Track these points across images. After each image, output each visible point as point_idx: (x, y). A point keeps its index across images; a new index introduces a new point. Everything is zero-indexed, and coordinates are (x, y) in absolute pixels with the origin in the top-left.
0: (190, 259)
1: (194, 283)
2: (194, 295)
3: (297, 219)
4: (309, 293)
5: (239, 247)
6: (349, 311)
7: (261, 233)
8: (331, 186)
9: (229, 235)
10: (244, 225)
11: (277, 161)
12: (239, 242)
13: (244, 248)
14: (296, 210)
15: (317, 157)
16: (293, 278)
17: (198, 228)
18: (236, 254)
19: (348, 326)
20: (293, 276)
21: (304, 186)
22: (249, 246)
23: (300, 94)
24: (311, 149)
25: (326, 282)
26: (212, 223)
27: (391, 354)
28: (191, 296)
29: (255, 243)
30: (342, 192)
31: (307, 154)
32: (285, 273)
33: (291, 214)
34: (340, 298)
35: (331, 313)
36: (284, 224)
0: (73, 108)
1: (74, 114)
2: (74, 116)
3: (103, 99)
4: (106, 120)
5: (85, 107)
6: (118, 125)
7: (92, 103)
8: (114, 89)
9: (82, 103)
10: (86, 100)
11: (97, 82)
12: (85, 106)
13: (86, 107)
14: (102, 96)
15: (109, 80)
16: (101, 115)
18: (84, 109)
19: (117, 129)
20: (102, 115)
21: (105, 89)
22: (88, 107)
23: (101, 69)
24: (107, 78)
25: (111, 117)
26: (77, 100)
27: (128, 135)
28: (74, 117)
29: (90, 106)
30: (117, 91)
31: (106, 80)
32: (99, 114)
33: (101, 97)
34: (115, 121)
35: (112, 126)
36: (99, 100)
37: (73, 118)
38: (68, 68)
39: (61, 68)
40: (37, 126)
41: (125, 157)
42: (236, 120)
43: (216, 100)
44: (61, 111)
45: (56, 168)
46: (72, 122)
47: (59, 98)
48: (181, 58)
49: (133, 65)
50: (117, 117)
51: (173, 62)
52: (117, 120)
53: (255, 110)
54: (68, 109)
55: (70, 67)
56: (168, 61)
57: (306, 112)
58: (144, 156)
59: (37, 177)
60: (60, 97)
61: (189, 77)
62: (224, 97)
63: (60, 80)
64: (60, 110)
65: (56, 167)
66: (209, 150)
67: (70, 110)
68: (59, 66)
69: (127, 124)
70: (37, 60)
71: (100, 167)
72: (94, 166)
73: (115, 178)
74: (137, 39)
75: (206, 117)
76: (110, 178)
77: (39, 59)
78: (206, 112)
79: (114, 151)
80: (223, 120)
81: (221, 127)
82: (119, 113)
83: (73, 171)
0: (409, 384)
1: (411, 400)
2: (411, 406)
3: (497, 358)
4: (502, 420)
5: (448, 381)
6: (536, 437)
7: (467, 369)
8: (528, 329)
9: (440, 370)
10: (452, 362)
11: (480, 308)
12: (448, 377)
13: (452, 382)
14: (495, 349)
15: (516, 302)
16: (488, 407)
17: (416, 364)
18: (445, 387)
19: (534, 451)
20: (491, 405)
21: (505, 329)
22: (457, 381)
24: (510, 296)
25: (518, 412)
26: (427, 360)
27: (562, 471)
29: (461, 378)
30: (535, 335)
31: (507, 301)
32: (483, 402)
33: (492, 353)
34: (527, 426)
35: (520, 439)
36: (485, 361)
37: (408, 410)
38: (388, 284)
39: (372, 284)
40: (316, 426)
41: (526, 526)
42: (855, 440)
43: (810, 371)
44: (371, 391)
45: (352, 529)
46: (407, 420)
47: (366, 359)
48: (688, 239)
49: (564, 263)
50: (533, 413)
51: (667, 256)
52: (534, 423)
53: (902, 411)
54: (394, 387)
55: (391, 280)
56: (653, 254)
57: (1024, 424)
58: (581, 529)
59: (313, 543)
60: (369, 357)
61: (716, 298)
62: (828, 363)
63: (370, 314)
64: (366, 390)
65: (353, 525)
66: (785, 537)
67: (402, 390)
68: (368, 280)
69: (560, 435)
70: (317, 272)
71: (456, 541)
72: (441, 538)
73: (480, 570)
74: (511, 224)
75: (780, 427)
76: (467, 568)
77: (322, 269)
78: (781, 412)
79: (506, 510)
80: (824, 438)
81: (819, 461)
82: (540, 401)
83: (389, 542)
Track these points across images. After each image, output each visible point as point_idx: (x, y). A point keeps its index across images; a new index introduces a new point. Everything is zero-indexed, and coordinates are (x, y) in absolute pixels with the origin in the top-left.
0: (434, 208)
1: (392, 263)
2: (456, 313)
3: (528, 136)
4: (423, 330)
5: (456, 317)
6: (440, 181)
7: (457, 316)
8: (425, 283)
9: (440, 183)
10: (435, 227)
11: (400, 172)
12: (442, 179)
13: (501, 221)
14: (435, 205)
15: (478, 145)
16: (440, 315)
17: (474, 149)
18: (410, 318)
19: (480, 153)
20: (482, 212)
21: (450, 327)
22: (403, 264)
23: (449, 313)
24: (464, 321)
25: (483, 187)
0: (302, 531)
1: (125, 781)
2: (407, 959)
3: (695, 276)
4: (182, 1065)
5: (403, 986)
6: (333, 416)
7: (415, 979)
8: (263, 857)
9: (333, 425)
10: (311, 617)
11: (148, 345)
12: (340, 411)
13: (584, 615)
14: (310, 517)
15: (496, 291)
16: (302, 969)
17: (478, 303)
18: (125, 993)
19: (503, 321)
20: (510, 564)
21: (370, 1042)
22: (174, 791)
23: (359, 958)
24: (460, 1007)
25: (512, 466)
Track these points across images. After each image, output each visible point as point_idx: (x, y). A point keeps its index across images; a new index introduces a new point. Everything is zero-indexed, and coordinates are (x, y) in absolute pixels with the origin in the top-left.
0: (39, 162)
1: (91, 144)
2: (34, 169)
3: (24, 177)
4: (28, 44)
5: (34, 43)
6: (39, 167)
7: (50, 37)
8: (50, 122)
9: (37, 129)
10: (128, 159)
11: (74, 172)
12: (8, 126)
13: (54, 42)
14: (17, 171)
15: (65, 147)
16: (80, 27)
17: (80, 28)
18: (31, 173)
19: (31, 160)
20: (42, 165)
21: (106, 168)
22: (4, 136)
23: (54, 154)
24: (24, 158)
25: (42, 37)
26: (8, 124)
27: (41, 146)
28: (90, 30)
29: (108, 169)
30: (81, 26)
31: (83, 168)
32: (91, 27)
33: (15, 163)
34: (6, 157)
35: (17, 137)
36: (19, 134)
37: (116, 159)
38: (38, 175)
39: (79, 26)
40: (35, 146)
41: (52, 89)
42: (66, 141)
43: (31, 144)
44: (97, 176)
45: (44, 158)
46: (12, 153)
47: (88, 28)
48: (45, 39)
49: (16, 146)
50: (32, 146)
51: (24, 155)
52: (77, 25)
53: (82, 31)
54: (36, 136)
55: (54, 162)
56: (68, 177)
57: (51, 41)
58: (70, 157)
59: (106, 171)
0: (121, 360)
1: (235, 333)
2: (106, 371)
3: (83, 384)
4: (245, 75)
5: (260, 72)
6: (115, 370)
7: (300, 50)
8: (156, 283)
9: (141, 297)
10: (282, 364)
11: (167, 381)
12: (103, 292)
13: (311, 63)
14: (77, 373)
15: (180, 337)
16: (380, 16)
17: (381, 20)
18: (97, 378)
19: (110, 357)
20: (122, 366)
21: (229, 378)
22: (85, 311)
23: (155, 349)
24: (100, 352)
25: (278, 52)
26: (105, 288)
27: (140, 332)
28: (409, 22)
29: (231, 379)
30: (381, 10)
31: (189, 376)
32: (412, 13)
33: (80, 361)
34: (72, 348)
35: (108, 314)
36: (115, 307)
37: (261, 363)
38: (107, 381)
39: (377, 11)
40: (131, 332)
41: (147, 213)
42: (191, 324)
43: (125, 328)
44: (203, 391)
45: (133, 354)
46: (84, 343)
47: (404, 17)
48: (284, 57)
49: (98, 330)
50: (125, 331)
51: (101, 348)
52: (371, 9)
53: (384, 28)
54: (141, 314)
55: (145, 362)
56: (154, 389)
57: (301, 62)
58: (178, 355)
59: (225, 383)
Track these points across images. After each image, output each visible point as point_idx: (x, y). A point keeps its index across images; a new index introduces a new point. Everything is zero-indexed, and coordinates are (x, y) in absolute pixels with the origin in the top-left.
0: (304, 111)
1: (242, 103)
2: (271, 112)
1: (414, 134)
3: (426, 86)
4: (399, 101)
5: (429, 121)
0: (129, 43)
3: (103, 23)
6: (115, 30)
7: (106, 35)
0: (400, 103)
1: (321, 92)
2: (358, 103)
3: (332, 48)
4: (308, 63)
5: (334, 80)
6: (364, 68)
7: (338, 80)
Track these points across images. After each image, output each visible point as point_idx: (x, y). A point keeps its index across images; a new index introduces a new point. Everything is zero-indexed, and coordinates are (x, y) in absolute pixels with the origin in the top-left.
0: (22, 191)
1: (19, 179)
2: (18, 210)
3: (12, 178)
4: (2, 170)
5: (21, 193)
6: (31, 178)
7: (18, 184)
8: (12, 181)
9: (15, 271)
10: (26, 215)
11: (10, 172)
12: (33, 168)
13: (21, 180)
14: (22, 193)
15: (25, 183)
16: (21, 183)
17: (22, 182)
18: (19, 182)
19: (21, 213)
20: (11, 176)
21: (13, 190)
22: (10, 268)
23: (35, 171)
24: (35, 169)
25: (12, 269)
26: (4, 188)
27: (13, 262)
========
## Aim of the exercise
Above this task is a listing. Restate, word for word and with nothing added, the lines from the one with "26: (212, 223)" through the one with "82: (119, 113)".

## Answer space
26: (212, 223)
27: (391, 354)
28: (191, 296)
29: (255, 243)
30: (342, 192)
31: (307, 154)
32: (285, 273)
33: (291, 214)
34: (340, 298)
35: (331, 313)
36: (284, 224)
0: (73, 108)
1: (74, 114)
2: (74, 116)
3: (103, 99)
4: (106, 120)
5: (85, 107)
6: (118, 125)
7: (92, 103)
8: (114, 89)
9: (82, 103)
10: (86, 100)
11: (97, 82)
12: (85, 106)
13: (86, 107)
14: (102, 96)
15: (109, 80)
16: (101, 115)
18: (84, 109)
19: (117, 129)
20: (102, 115)
21: (105, 89)
22: (88, 107)
23: (101, 69)
24: (107, 78)
25: (111, 117)
26: (77, 100)
27: (128, 135)
28: (74, 117)
29: (90, 106)
30: (117, 91)
31: (106, 80)
32: (99, 114)
33: (101, 97)
34: (115, 121)
35: (112, 126)
36: (99, 100)
37: (73, 118)
38: (68, 68)
39: (61, 68)
40: (37, 126)
41: (125, 157)
42: (236, 120)
43: (216, 100)
44: (61, 111)
45: (56, 168)
46: (72, 122)
47: (59, 98)
48: (181, 58)
49: (133, 65)
50: (117, 117)
51: (173, 62)
52: (117, 120)
53: (255, 110)
54: (68, 109)
55: (70, 67)
56: (168, 61)
57: (306, 112)
58: (144, 156)
59: (37, 177)
60: (60, 97)
61: (189, 77)
62: (224, 97)
63: (60, 80)
64: (60, 110)
65: (56, 167)
66: (209, 150)
67: (70, 110)
68: (59, 66)
69: (127, 124)
70: (37, 60)
71: (100, 167)
72: (94, 166)
73: (115, 178)
74: (137, 39)
75: (206, 117)
76: (110, 178)
77: (39, 59)
78: (206, 112)
79: (114, 151)
80: (223, 120)
81: (221, 127)
82: (119, 113)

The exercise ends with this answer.